D’après l’Association syndicale des industriels de l’isolation végétale (Asiv), les isolants végétaux par exemple représentent aujourd’hui 6% du marché des isolants et pourraient rapidement atteindre les 10%.
Mieux encore, toutes filières confondues (également les filières recyclées comme l’isolant Métisse), la croissance annuelle des éco-matériaux serait de 30 à 40 % par an !
Structure de la filière
Aux côtés des fabricants « historiques », comme l’entreprise européenne Steico spécialisée en fibre de bois, de nouveaux fabricants se sont progressivement lancés.
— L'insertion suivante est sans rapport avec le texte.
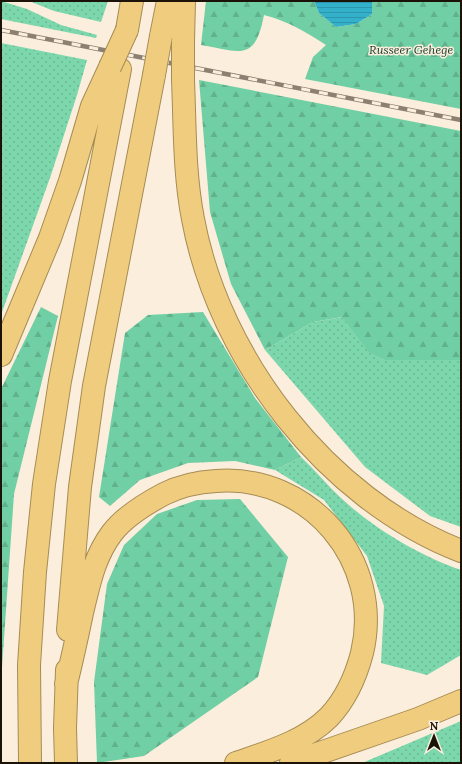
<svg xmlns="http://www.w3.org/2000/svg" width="462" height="764" font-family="Lora,serif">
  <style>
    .grass { fill: url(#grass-dots) }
    .forest { fill: url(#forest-firs) }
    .water { fill: url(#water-rules) }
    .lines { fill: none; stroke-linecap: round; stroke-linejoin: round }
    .motorway-casing { stroke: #a58c55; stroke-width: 24 }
    .motorway { stroke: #f0cd7e; stroke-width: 22 }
    .rail-casing { stroke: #8b8071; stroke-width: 4.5 }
    .rail { stroke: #fceedc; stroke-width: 3; stroke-dasharray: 9; stroke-linecap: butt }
    .motorway-bridge-casing { stroke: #a58c55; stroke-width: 24; stroke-linecap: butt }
    .motorway-bridge { stroke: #f0cd7e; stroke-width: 22 }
    .labels { text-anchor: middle; stroke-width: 3; stroke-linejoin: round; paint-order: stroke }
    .park-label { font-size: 12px; font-style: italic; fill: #18412f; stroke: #fceedc }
  </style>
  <defs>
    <pattern id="grass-dots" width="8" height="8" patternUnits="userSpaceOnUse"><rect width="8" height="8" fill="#7cd7ad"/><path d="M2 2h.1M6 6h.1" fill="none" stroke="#6bb893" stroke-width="1.8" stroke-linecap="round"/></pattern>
    <pattern id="forest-firs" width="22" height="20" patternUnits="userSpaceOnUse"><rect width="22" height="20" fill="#70cfa4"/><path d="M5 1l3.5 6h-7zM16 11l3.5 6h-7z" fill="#60b18c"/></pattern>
    <pattern id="water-rules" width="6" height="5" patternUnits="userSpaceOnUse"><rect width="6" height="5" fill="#33b0ca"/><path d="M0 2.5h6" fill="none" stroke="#2d96ac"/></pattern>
  </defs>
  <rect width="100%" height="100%" fill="#fceedc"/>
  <path class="grass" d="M 1,1 L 27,9 L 61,25 L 97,35 L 96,38 L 1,19 Z
    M 29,1 L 108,1 L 101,22 L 54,11 Z
    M 1,43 L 87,60 L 77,95 L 51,175 L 1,315 Z
    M 343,317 L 369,351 L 384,360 L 461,360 L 461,527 L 430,516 L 365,467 L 265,350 L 313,322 Z
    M 301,457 C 315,470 327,485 341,498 C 373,528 420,556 461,570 L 461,655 L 427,675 L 381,663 L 384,606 L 367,556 L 324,500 L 275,470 Z
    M 461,721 L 461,763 L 362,763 Z"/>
  <path class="forest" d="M 206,1 L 314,1 L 319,13 L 336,27 L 356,24 L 372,14 L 372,1 L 461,1 L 461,109 L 305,79 L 313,57 L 326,45 C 306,32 288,21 264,15 C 255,62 241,52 201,45 Z
    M 199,80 L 461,131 L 461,360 L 384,360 L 369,352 L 342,317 L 313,322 L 265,350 L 231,284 L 210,212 Z
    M 41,307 L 58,316 L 14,494 L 1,682 L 1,389 Z
    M 203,312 L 255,398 L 301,457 L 275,470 L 235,461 L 188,463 L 140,480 L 110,506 L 99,497 L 125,333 L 148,315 Z
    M 240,499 L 288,557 L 258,677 L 144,756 L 97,763 L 94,682 L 107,584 L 124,545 L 157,514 L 197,500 Z"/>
  <path class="water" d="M 314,1 L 372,1 L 372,14 L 356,24 L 336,27 L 319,13 Z"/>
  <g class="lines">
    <defs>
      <path id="motorway" d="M 127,30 L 132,1
        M 161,36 L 168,1
        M 183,41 L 184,1
        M 183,80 C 185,126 184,173 193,219 C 219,359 327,499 461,551
        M 1,355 L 50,238 L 70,181 L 92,106 L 110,67
        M 68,630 L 80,487 L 94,386 L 154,75
        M 66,684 C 72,660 77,637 82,613 C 89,584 94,557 112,533 C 125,516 145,504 164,494 C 180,486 197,482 216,481 C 310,474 384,561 362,653 C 356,676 345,700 329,717 C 304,742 268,752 236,763
        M 30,763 L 29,665 L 35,572 L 44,484 L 60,381 L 120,69
        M 66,763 L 65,728 L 67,670
        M 291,763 L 418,719 L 461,701"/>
    </defs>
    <use href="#motorway" class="motorway-casing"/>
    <use href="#motorway" class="motorway"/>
    <defs>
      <path id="rail" d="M 1,30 L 461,120"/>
    </defs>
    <use href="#rail" class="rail-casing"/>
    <use href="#rail" class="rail"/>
    <defs>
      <path id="motorway-bridge" d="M 110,67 L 127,30
        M 154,75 L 161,36
        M 183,80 L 183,41"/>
    </defs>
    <use href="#motorway-bridge" class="motorway-bridge-casing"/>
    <use href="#motorway-bridge" class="motorway-bridge"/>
  </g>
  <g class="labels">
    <g class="park-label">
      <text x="411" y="54">Russeer Gehege</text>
    </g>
  </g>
  <rect width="462" height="764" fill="none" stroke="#1b1308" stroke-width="4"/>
  <g transform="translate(434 736)" stroke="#fceedc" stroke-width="3" paint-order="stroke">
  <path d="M0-3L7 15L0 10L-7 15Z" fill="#1b1308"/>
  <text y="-6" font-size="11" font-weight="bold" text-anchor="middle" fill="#1b1308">N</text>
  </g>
</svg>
Résultat : la filière organise le lobbying avec la volonté de promouvoir et défendre leurs matériaux, malgré des moyens somme toute assez réduits.
A titre d’exemple, l’Asiv citée plus haut participe activement aux instances qui traitent des questions de l’isolation comme l’Acermi et le CSTB par exemple.
Mais le défi de la filière n’est pas forcément là : il lui faut aujourd’hui convaincre les négociants de matériaux pour mieux toucher les artisans… dont certains sont encore étrangers à cet univers. On parle souvent d’immobilisme dans le bâtiment sans prendre en compte que le tissu artisanal est composé d’entreprises d’une à 5 personnes qui peinent à se mettre « à jour ». Les fabricants gagneraient donc à participer à la formation des artisans !
Les perspectives d’intégration des éco-matériaux dans le paysage Français sont plus que prometteuses. Il ne reste plus qu’à convaincre les maitres d’ouvrage de payer temporairement un léger supplément pour avoir de la ouate de cellulose ou de la fibre de bois… au lieu d’une laine minérale.